***** DATA SUPPLIED *****
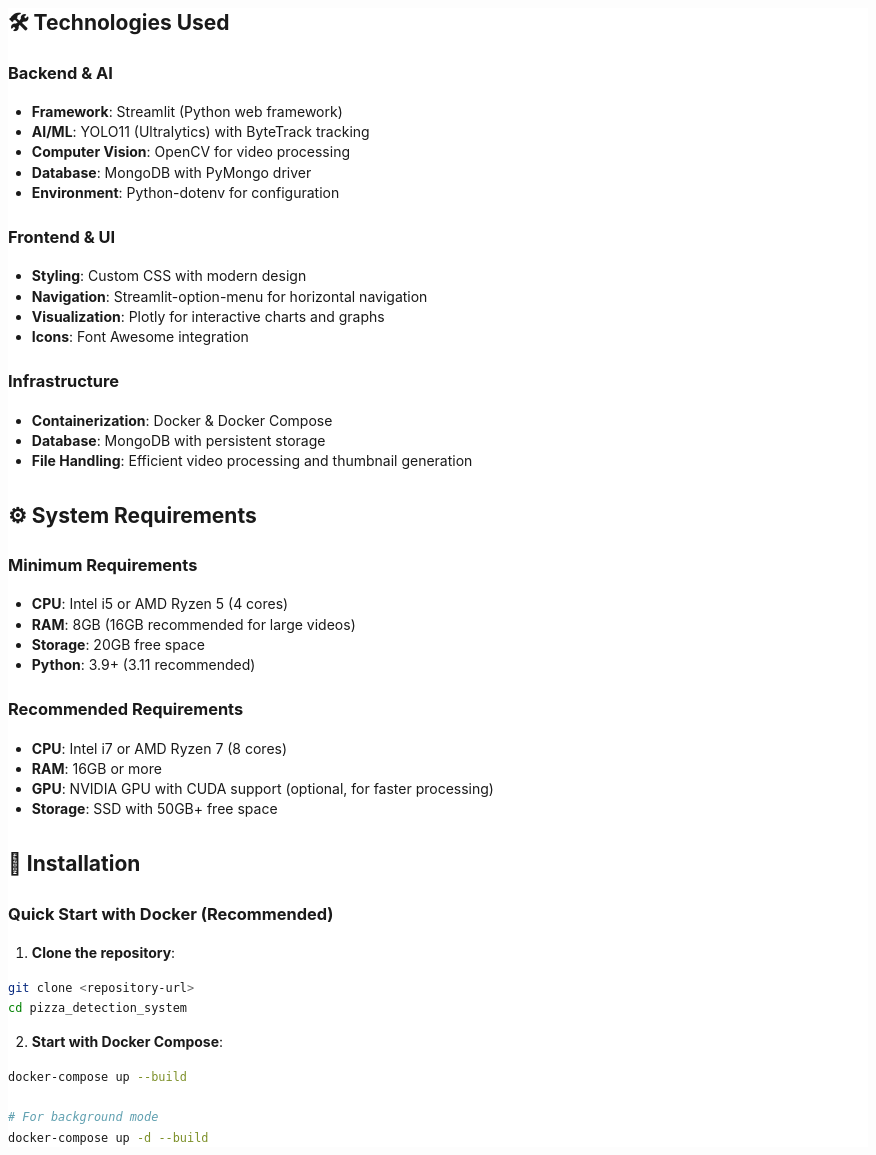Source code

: ## 🛠 Technologies Used

### Backend & AI
* **Framework**: Streamlit (Python web framework)
* **AI/ML**: YOLO11 (Ultralytics) with ByteTrack tracking
* **Computer Vision**: OpenCV for video processing
* **Database**: MongoDB with PyMongo driver
* **Environment**: Python-dotenv for configuration

### Frontend & UI
* **Styling**: Custom CSS with modern design
* **Navigation**: Streamlit-option-menu for horizontal navigation
* **Visualization**: Plotly for interactive charts and graphs
* **Icons**: Font Awesome integration

### Infrastructure
* **Containerization**: Docker & Docker Compose
* **Database**: MongoDB with persistent storage
* **File Handling**: Efficient video processing and thumbnail generation

## ⚙️ System Requirements

### Minimum Requirements
* **CPU**: Intel i5 or AMD Ryzen 5 (4 cores)
* **RAM**: 8GB (16GB recommended for large videos)
* **Storage**: 20GB free space
* **Python**: 3.9+ (3.11 recommended)

### Recommended Requirements
* **CPU**: Intel i7 or AMD Ryzen 7 (8 cores)
* **RAM**: 16GB or more
* **GPU**: NVIDIA GPU with CUDA support (optional, for faster processing)
* **Storage**: SSD with 50GB+ free space

## 🐳 Installation

### Quick Start with Docker (Recommended)

1. **Clone the repository**:
```bash
git clone <repository-url>
cd pizza_detection_system
```

2. **Start with Docker Compose**:
```bash
docker-compose up --build

# For background mode
docker-compose up -d --build
```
*****
**WORK ORDER**.
Working through the entries line by line, count those containing "Start" and report only the number.

**RESPONSE TO THE EXERCISE**.
2